__Task description__.
Reproduce the records that follow without alteration, apart from removing the pictures.

__Input data__.
Segment Open

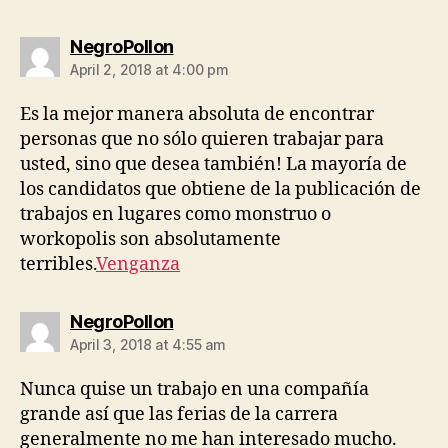
says:
NegroPollon
April 2, 2018 at 4:00 pm
Es la mejor manera absoluta de encontrar
personas que no sólo quieren trabajar para
usted, sino que desea también! La mayoría de
los candidatos que obtiene de la publicación de
trabajos en lugares como monstruo o
workopolis son absolutamente
terribles.
Venganza
says:
NegroPollon
April 3, 2018 at 4:55 am
Nunca quise un trabajo en una compañía
grande así que las ferias de la carrera
generalmente no me han interesado mucho.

Segment Closed

__Task response__.
says:
NegroPollon
April 2, 2018 at 4:00 pm
Es la mejor manera absoluta de encontrar
personas que no sólo quieren trabajar para
usted, sino que desea también! La mayoría de
los candidatos que obtiene de la publicación de
trabajos en lugares como monstruo o
workopolis son absolutamente
terribles.
Venganza
says:
NegroPollon
April 3, 2018 at 4:55 am
Nunca quise un trabajo en una compañía
grande así que las ferias de la carrera
generalmente no me han interesado mucho.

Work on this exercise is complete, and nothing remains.